Each recurrent has it’s own weights, the following cell shows the set of parameters of torch.nn.RNN that have num_layers=3:

rnn = RNN(input_size=2, hidden_size=3, num_layers=3)

for name, parameters in rnn.named_parameters():
    print("="*80)
    print(name, parameters)
================================================================================
weight_ih_l0 Parameter containing:
tensor([[-0.1217, -0.2320],
        [-0.4093,  0.0111],
        [ 0.0011, -0.1270]], requires_grad=True)
================================================================================
weight_hh_l0 Parameter containing:
tensor([[-0.4822,  0.2226,  0.2734],
        [-0.2779, -0.3565,  0.0812],
        [ 0.2085,  0.4712,  0.3837]], requires_grad=True)
================================================================================
bias_ih_l0 Parameter containing:
tensor([ 0.3848, -0.3489, -0.3642], requires_grad=True)
================================================================================
bias_hh_l0 Parameter containing:
tensor([-0.1991,  0.4458,  0.1032], requires_grad=True)
================================================================================
weight_ih_l1 Parameter containing:
tensor([[-0.2957, -0.3953, -0.1050],
        [ 0.5394,  0.3613, -0.2077],
        [ 0.0979, -0.1050, -0.3406]], requires_grad=True)
================================================================================
weight_hh_l1 Parameter containing:
tensor([[-0.2834, -0.3222,  0.3811],
        [ 0.4013,  0.3117,  0.3779],
        [-0.1798, -0.5078,  0.2733]], requires_grad=True)
================================================================================
bias_ih_l1 Parameter containing:
tensor([ 0.1544, -0.5526,  0.1558], requires_grad=True)
================================================================================
bias_hh_l1 Parameter containing:
tensor([0.4194, 0.0069, 0.3011], requires_grad=True)
================================================================================
weight_ih_l2 Parameter containing:
tensor([[ 0.0569, -0.1900, -0.0903],
        [-0.2319,  0.1846, -0.0532],
        [-0.5023, -0.0299,  0.1895]], requires_grad=True)
================================================================================
weight_hh_l2 Parameter containing:
tensor([[ 0.0914, -0.4255, -0.3047],
        [ 0.5072,  0.4777,  0.3464],
        [-0.5395,  0.4865, -0.0562]], requires_grad=True)
================================================================================
bias_ih_l2 Parameter containing:
tensor([-0.0107,  0.2063, -0.0353], requires_grad=True)
================================================================================
bias_hh_l2 Parameter containing:
tensor([ 0.4801,  0.2667, -0.4451], requires_grad=True)

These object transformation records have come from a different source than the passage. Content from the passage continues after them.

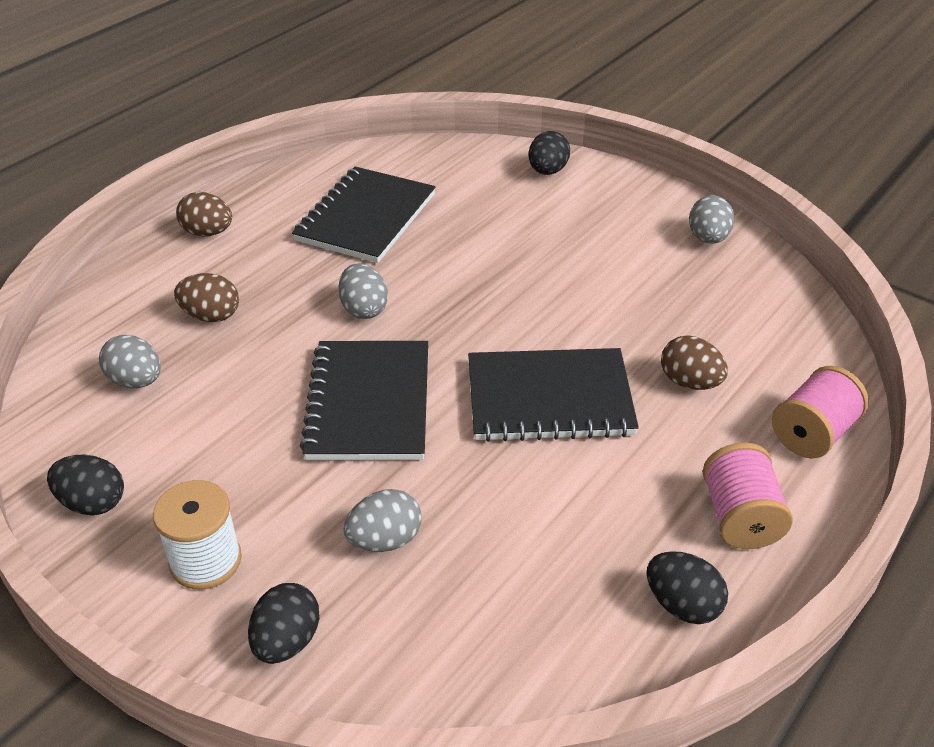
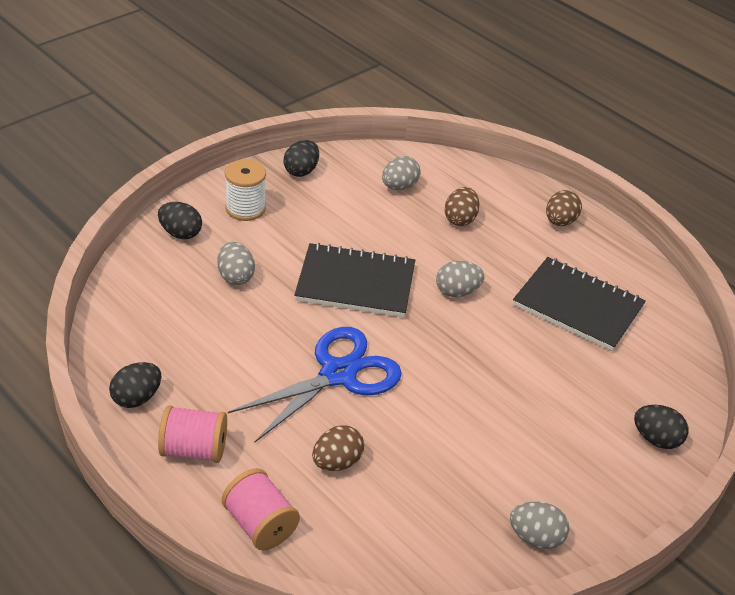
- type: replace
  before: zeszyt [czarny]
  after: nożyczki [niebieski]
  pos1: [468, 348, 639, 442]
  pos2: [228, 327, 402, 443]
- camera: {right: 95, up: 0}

There is a postfix like l1 after each set of parameters, indicating the layer to which those weights belong.

Note: weight_ih_l0 has dimensionality input_size \(\times\) hidden_size, whereas all subsequent weights, such as weight_ih_l1 and weight_ih_l2, have dimensionalities of hidden_size \(\times\) hidden_size. This is because all layers except the first consider the hidden states of the previous layer as the input sequence, and those sequences have elements of size hidden_size.